▶ _Prompt_
Every line in the data below has to be repeated exactly; no picture belongs in the result.

Items from a data source
· · · ·
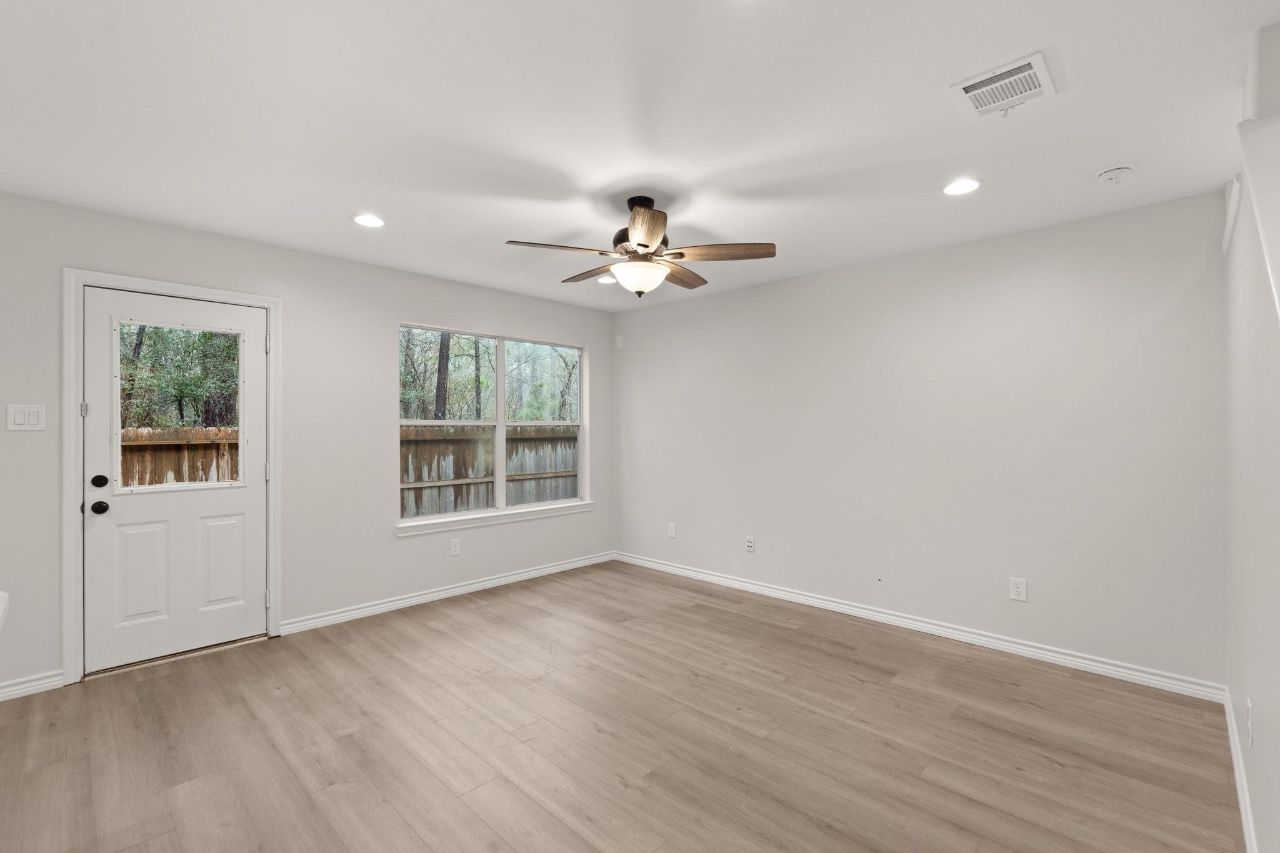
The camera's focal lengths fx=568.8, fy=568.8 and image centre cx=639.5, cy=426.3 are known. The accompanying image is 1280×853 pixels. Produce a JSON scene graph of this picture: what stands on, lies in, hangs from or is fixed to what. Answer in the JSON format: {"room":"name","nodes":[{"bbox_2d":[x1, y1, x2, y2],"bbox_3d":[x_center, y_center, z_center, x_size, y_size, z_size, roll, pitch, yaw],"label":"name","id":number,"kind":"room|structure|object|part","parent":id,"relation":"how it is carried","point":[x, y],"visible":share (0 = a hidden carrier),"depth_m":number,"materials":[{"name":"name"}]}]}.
{"room":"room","nodes":[
{"label":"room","id":0,"kind":"room"},
{"bbox_2d":[0,186,608,697],"bbox_3d":[-1.983,0.095,3.992,0.155,2.462,4.984,0,0,44],"label":"left wall","id":1,"kind":"structure","parent":0,"point":[417,545],"depth_m":3.74,"materials":[{"name":"paint"}]},
{"bbox_2d":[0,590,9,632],"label":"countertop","id":2,"kind":"structure","parent":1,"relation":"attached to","point":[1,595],"depth_m":1.67,"materials":[{"name":"white"}]},
{"bbox_2d":[5,403,46,430],"bbox_3d":[-3.020,-0.042,2.796,0.012,0.128,0.132,0,0,44],"label":"light switch","id":3,"kind":"object","parent":1,"relation":"attached to","point":[21,421],"visible":0.98,"depth_m":2.80,"materials":[{"name":"white plastic"}]},
{"bbox_2d":[0,670,65,700],"bbox_3d":[-3.274,1.269,2.500,0.016,0.087,1.042,0,0,44],"label":"baseboard","id":4,"kind":"structure","parent":1,"relation":"attached to","point":[39,682],"depth_m":2.79,"materials":[{"name":"white paint"}]},
{"bbox_2d":[60,267,281,685],"bbox_3d":[-2.630,0.259,3.243,0.078,2.127,0.971,0,0,44],"label":"door frame","id":5,"kind":"structure","parent":1,"relation":"attached to","point":[71,583],"depth_m":2.94,"materials":[{"name":"white paint"}]},
{"bbox_2d":[81,286,264,675],"bbox_3d":[-2.596,0.290,3.244,0.122,2.007,0.821,0,0,44],"label":"door","id":6,"kind":"structure","parent":5,"relation":"in","point":[101,525],"depth_m":3.21,"materials":[{"name":"white paint"}]},
{"bbox_3d":[-2.810,0.290,2.972,0.063,0.065,0.061,0,0,44],"label":"deadbolt","id":7,"kind":"part","parent":6,"relation":"part of","materials":[{"name":"black metal"}]},
{"bbox_3d":[-2.807,0.425,2.974,0.074,0.067,0.067,0,0,44],"label":"doorknob","id":8,"kind":"part","parent":6,"relation":"part of","materials":[{"name":"black metal"}]},
{"bbox_3d":[-2.745,0.819,3.156,0.050,0.554,0.212,0,0,44],"label":"panel","id":9,"kind":"part","parent":6,"relation":"part of","materials":[{"name":"white paint"}]},
{"bbox_2d":[113,320,243,492],"bbox_3d":[-2.601,-0.118,3.231,0.032,0.914,0.577,0,0,44],"label":"door window","id":10,"kind":"structure","parent":6,"relation":"in","point":[241,484],"depth_m":3.20,"materials":[{"name":"clear glass"}]},
{"bbox_3d":[-2.486,0.827,3.395,0.053,0.527,0.209,0,0,44],"label":"panel","id":11,"kind":"part","parent":6,"relation":"part of","materials":[{"name":"white paint"}]},
{"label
· · · ·
▶ _Solution for this problem_
The camera's focal lengths fx=568.8, fy=568.8 and image centre cx=639.5, cy=426.3 are known. The accompanying image is 1280×853 pixels. Produce a JSON scene graph of this picture: what stands on, lies in, hangs from or is fixed to what. Answer in the JSON format: {"room":"name","nodes":[{"bbox_2d":[x1, y1, x2, y2],"bbox_3d":[x_center, y_center, z_center, x_size, y_size, z_size, roll, pitch, yaw],"label":"name","id":number,"kind":"room|structure|object|part","parent":id,"relation":"how it is carried","point":[x, y],"visible":share (0 = a hidden carrier),"depth_m":number,"materials":[{"name":"name"}]}]}.
{"room":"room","nodes":[
{"label":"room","id":0,"kind":"room"},
{"bbox_2d":[0,186,608,697],"bbox_3d":[-1.983,0.095,3.992,0.155,2.462,4.984,0,0,44],"label":"left wall","id":1,"kind":"structure","parent":0,"point":[417,545],"depth_m":3.74,"materials":[{"name":"paint"}]},
{"bbox_2d":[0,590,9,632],"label":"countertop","id":2,"kind":"structure","parent":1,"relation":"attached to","point":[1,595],"depth_m":1.67,"materials":[{"name":"white"}]},
{"bbox_2d":[5,403,46,430],"bbox_3d":[-3.020,-0.042,2.796,0.012,0.128,0.132,0,0,44],"label":"light switch","id":3,"kind":"object","parent":1,"relation":"attached to","point":[21,421],"visible":0.98,"depth_m":2.80,"materials":[{"name":"white plastic"}]},
{"bbox_2d":[0,670,65,700],"bbox_3d":[-3.274,1.269,2.500,0.016,0.087,1.042,0,0,44],"label":"baseboard","id":4,"kind":"structure","parent":1,"relation":"attached to","point":[39,682],"depth_m":2.79,"materials":[{"name":"white paint"}]},
{"bbox_2d":[60,267,281,685],"bbox_3d":[-2.630,0.259,3.243,0.078,2.127,0.971,0,0,44],"label":"door frame","id":5,"kind":"structure","parent":1,"relation":"attached to","point":[71,583],"depth_m":2.94,"materials":[{"name":"white paint"}]},
{"bbox_2d":[81,286,264,675],"bbox_3d":[-2.596,0.290,3.244,0.122,2.007,0.821,0,0,44],"label":"door","id":6,"kind":"structure","parent":5,"relation":"in","point":[101,525],"depth_m":3.21,"materials":[{"name":"white paint"}]},
{"bbox_3d":[-2.810,0.290,2.972,0.063,0.065,0.061,0,0,44],"label":"deadbolt","id":7,"kind":"part","parent":6,"relation":"part of","materials":[{"name":"black metal"}]},
{"bbox_3d":[-2.807,0.425,2.974,0.074,0.067,0.067,0,0,44],"label":"doorknob","id":8,"kind":"part","parent":6,"relation":"part of","materials":[{"name":"black metal"}]},
{"bbox_3d":[-2.745,0.819,3.156,0.050,0.554,0.212,0,0,44],"label":"panel","id":9,"kind":"part","parent":6,"relation":"part of","materials":[{"name":"white paint"}]},
{"bbox_2d":[113,320,243,492],"bbox_3d":[-2.601,-0.118,3.231,0.032,0.914,0.577,0,0,44],"label":"door window","id":10,"kind":"structure","parent":6,"relation":"in","point":[241,484],"depth_m":3.20,"materials":[{"name":"clear glass"}]},
{"bbox_3d":[-2.486,0.827,3.395,0.053,0.527,0.209,0,0,44],"label":"panel","id":11,"kind":"part","parent":6,"relation":"part of","materials":[{"name":"white paint"}]},
{"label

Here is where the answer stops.